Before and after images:
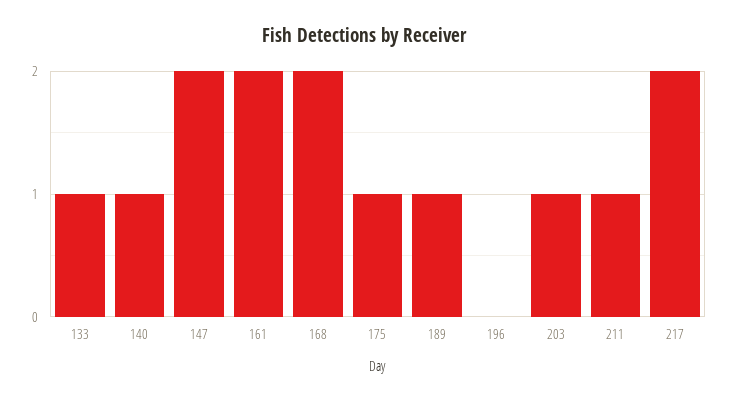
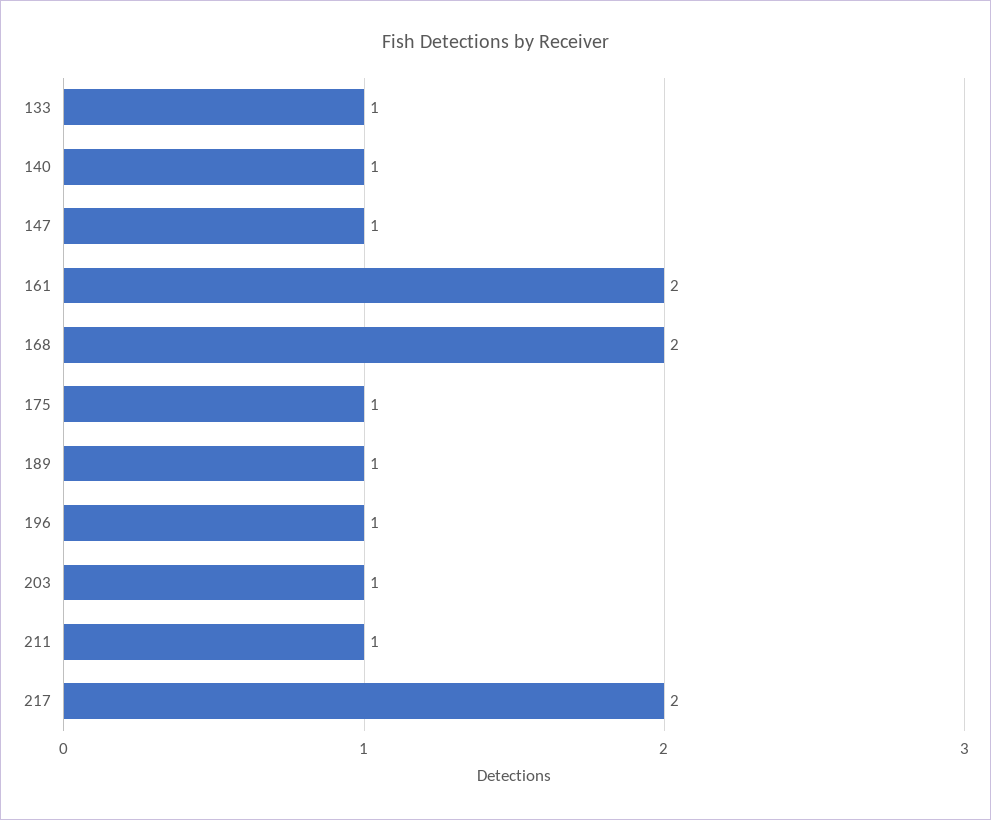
  {
    "133": 1,
    "140": 1,
-   "147": 2,
+   "147": 1,
    "161": 2,
    "168": 2,
    "175": 1,
    "189": 1,
-   "196": 0,
+   "196": 1,
    "203": 1,
    "211": 1,
    "217": 2
  }

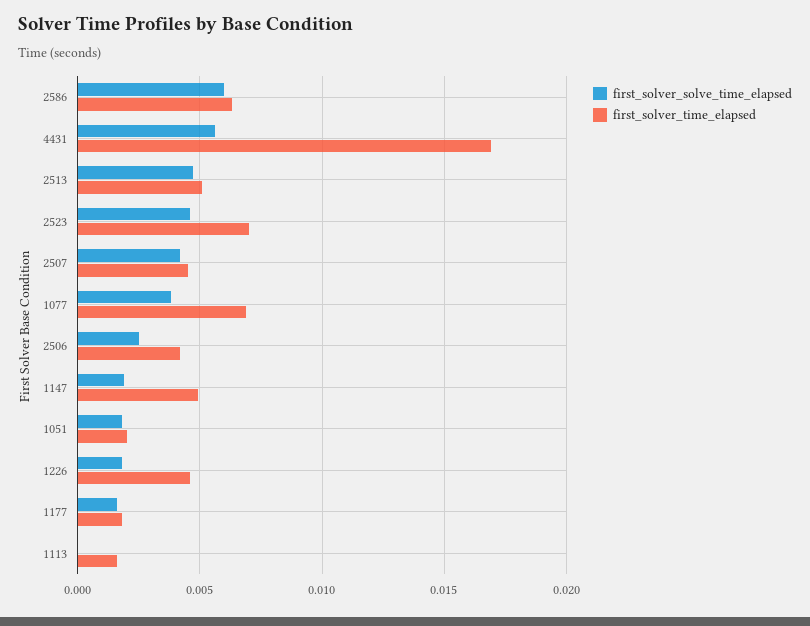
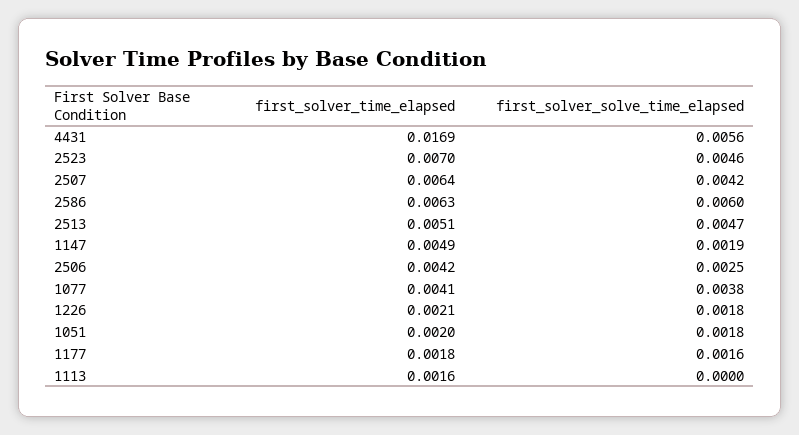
  {
    "first_solver_solve_time_elapsed": {
      "2586": 0.006,
      "4431": 0.0056,
      "2513": 0.0047,
      "2523": 0.0046,
      "2507": 0.0042,
      "1077": 0.0038,
      "2506": 0.0025,
      "1147": 0.0019,
      "1051": 0.0018,
      "1226": 0.0018,
      "1177": 0.0016,
      "1113": 0
    },
    "first_solver_time_elapsed": {
      "2586": 0.0063,
      "4431": 0.0169,
      "2513": 0.0051,
      "2523": 0.007,
-     "2507": 0.0045,
+     "2507": 0.0064,
-     "1077": 0.007,
+     "1077": 0.0041,
      "2506": 0.0042,
      "1147": 0.0049,
      "1051": 0.002,
-     "1226": 0.0045,
+     "1226": 0.0021,
      "1177": 0.0018,
      "1113": 0.0016
    }
  }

◆ TASK TO CARRY OUT: Transcribe the lines above exactly, setting aside any picture among them.

◆ EXERCISE RESPONSE:
  {
    "133": 1,
    "140": 1,
-   "147": 2,
+   "147": 1,
    "161": 2,
    "168": 2,
    "175": 1,
    "189": 1,
-   "196": 0,
+   "196": 1,
    "203": 1,
    "211": 1,
    "217": 2
  }

  {
    "first_solver_solve_time_elapsed": {
      "2586": 0.006,
      "4431": 0.0056,
      "2513": 0.0047,
      "2523": 0.0046,
      "2507": 0.0042,
      "1077": 0.0038,
      "2506": 0.0025,
      "1147": 0.0019,
      "1051": 0.0018,
      "1226": 0.0018,
      "1177": 0.0016,
      "1113": 0
    },
    "first_solver_time_elapsed": {
      "2586": 0.0063,
      "4431": 0.0169,
      "2513": 0.0051,
      "2523": 0.007,
-     "2507": 0.0045,
+     "2507": 0.0064,
-     "1077": 0.007,
+     "1077": 0.0041,
      "2506": 0.0042,
      "1147": 0.0049,
      "1051": 0.002,
-     "1226": 0.0045,
+     "1226": 0.0021,
      "1177": 0.0018,
      "1113": 0.0016
    }
  }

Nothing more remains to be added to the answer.